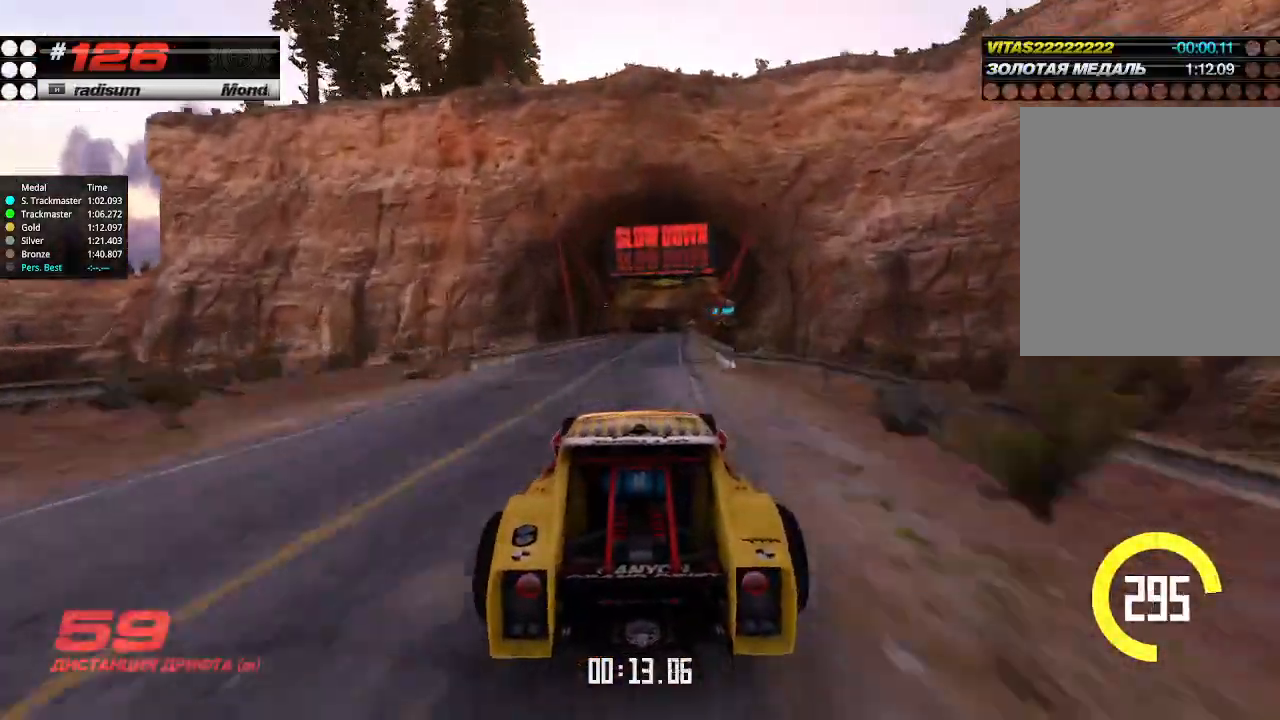
{"keys": ["right", "up"], "events": [[167, "right", "down"], [234, "right", "up"], [500, "right", "down"]]}
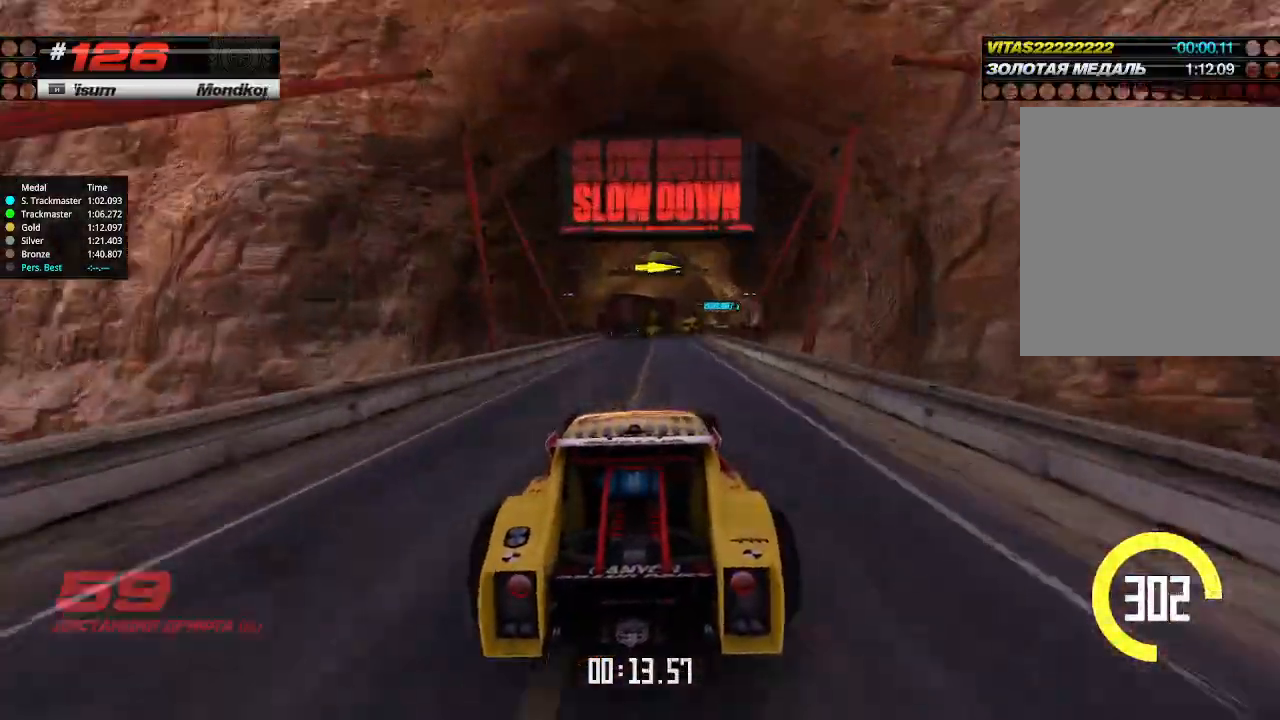
{"keys": ["up"], "events": [[167, "right", "up"], [300, "right", "down"], [434, "right", "up"]]}
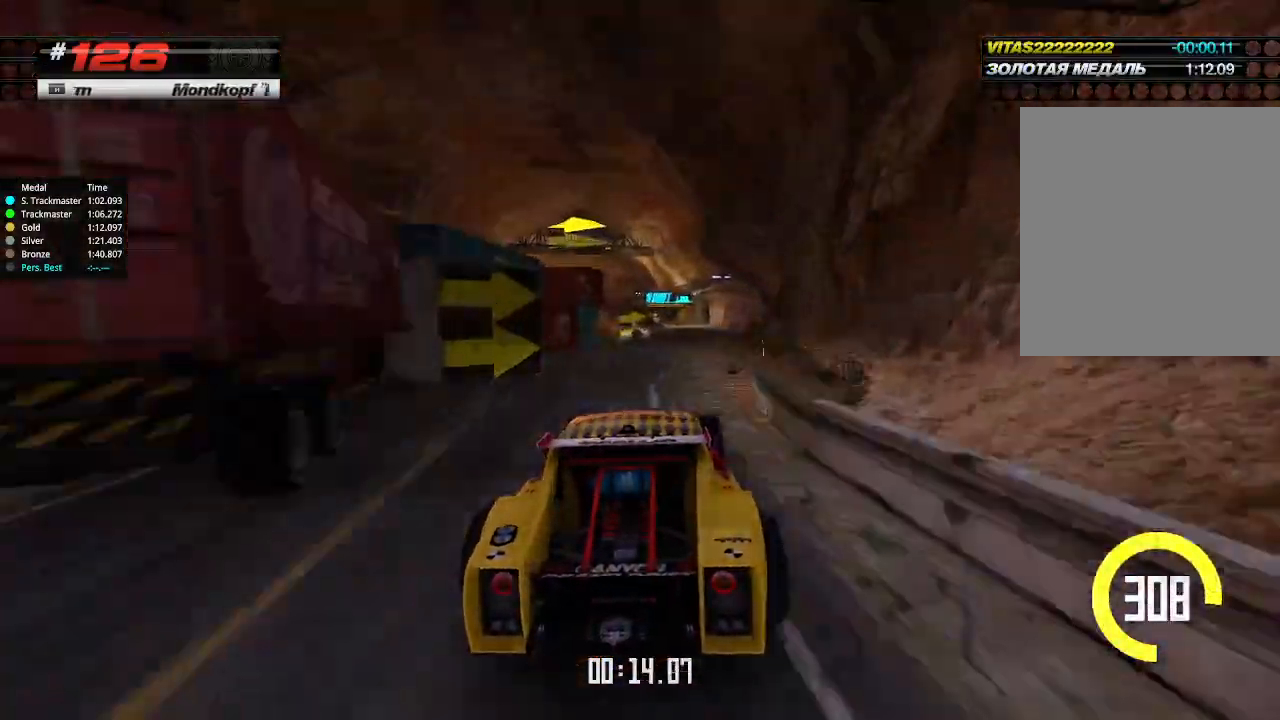
{"keys": ["left", "up"], "events": [[267, "left", "down"], [367, "left", "up"], [500, "left", "down"]]}
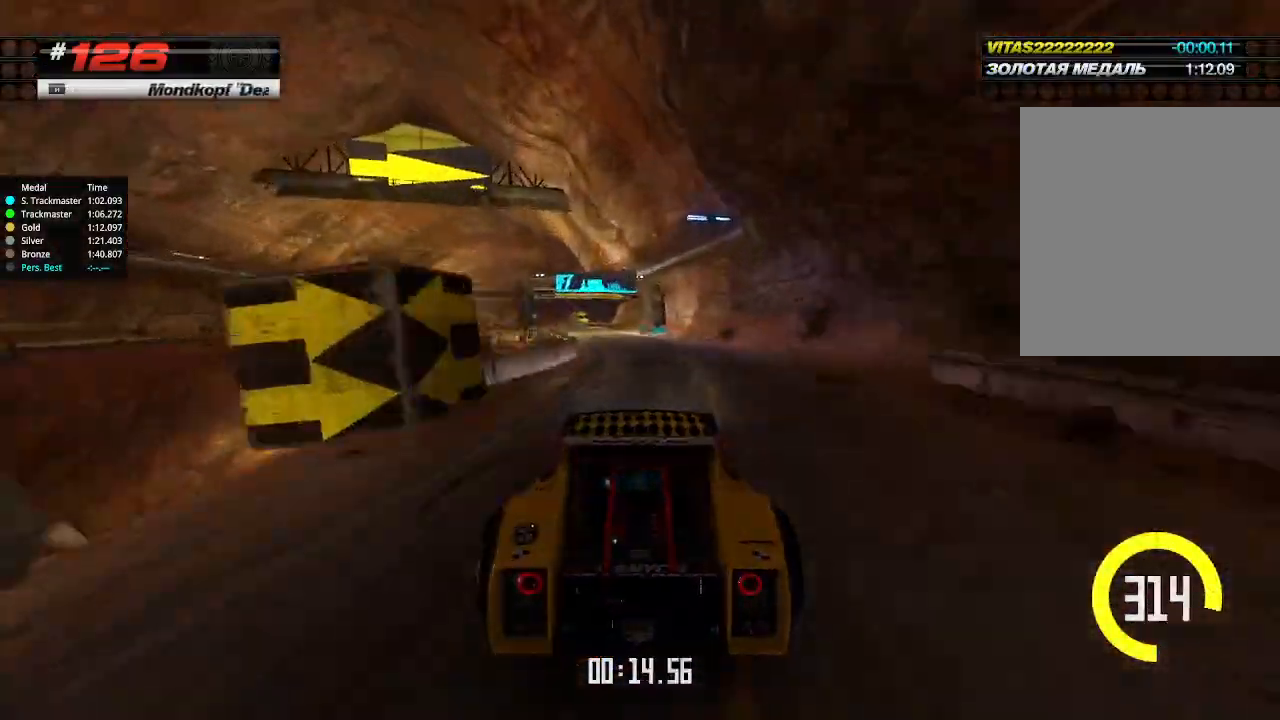
{"keys": ["right", "up"], "events": [[300, "left", "up"], [434, "right", "down"]]}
::::
**Exercise description:** Please repeat the listing above word for word, with the pictures removed.

**Answer space:**
{"keys": ["right", "up"], "events": [[167, "right", "down"], [234, "right", "up"], [500, "right", "down"]]}
{"keys": ["up"], "events": [[167, "right", "up"], [300, "right", "down"], [434, "right", "up"]]}
{"keys": ["left", "up"], "events": [[267, "left", "down"], [367, "left", "up"], [500, "left", "down"]]}
{"keys": ["right", "up"], "events": [[300, "left", "up"], [434, "right", "down"]]}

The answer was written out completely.